According to the book, the bulk of theory that denotes a low-fat diet as an explicitly healthier alternative is outdated and often cast away as unreliable. One study happened more than half a century ago and used rabbits instead of human test subjects, eventually forming the fallacy that people should avoid fat in their diets . There have been many experiments like this since, most of them with a common flaw: citing nutritional “facts” without thorough and valid support.
What Cholesterol Does for Health
The author claims that if you had little to no cholesterol in your body, death would be inevitable. Cell walls within living tissue are a mixture of fat, protein and cholesterol; without this trifecta the body would experience significant cell damage and cell death. It’s a key player in many vital functions of the body. It keeps your bones healthy. It makes sure your liver works efficiently. It encourages healthy nerve function. It even ensures the health of your own brain .
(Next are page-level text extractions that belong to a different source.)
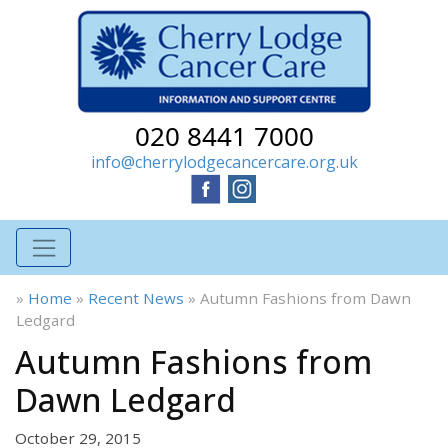
020 8441 7000
info@cherrylodgecancercare.org.uk
»
Home
»
Recent News
»
Autumn Fashions from Dawn
Ledgard
Autumn Fashions from
Dawn Ledgard
October 29, 2015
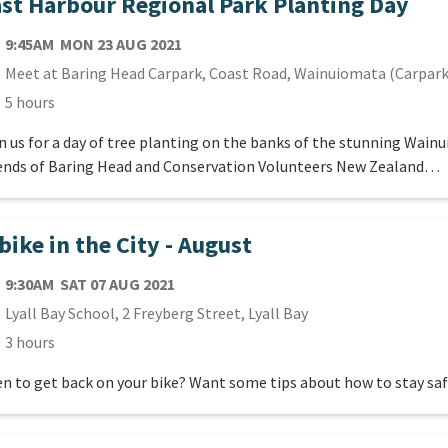
st Harbour Regional Park Planting Day
TE
MONDAY 23RD AUGUST 2021
9:45AM
MON 23 AUG 2021
cation
Meet at Baring Head Carpark, Coast Road, Wainuiomata (Carpark
ration
5 hours
n us for a day of tree planting on the banks of the stunning Wain
ends of Baring Head and Conservation Volunteers New Zealand…
bike in the City - August
TE
SATURDAY 7TH AUGUST 2021
9:30AM
SAT 07 AUG 2021
cation
Lyall Bay School, 2 Freyberg Street, Lyall Bay
ration
3 hours
n to get back on your bike? Want some tips about how to stay sa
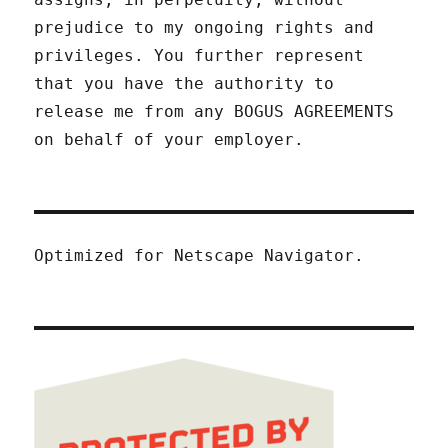
prejudice to my ongoing rights and
privileges. You further represent
that you have the authority to
release me from any BOGUS AGREEMENTS
on behalf of your employer.
Optimized for Netscape Navigator.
Cholesterol is also a steroid. Not the dangerous kind that is frequently bedeviled in the weightlifting community, but the natural kind that helps produce hormones and build muscle. In order for the body to produce sex and adrenal hormones, it needs to use cholesterol as a building block . The following benefits are only a few that are a result of sufficient hormone production:
- Anti-inflammatory properties that prevent immune hyper function
- Controlling sodium and potassium transportation with electrolytes
- Increased libido with aging, as well as anti-aging effects
- Healthy bone density and strength
- Calcium regulation within the blood using vitamin D
- Regulation of menstrual cycles
- Increased focus, memory and energy
So if cholesterol isn’t that bad, why do these myths persist?
That’s not the easiest question to answer. Many nutritional facts are tricky areas that require exhaustive effort to prove with validity.
Some have suggested that the pharmaceutical industry is making too much profit of cholesterol lowering drugs, which can cause a loss of strength, memory and a diminished sexual function, to care.
Other claim that all of the ill-supported studies that suggest cholesterol’s health destroying effects have given people the comfort to confide in this food myth.
Even the American Hearth Association writes in its website that “cholesterol itself isn’t bad. In fact, cholesterol is just one of the many substances created and used by our bodies to keep us healthy”. The Association later talks about the risks of excess cholesterol.
So you don’t have to dump your egg yolks down the drain anymore. As a matter of fact, it might be that the nutritional benefits of the egg yolks will pay off, as long as you keep your calories and physical lifestyle in check.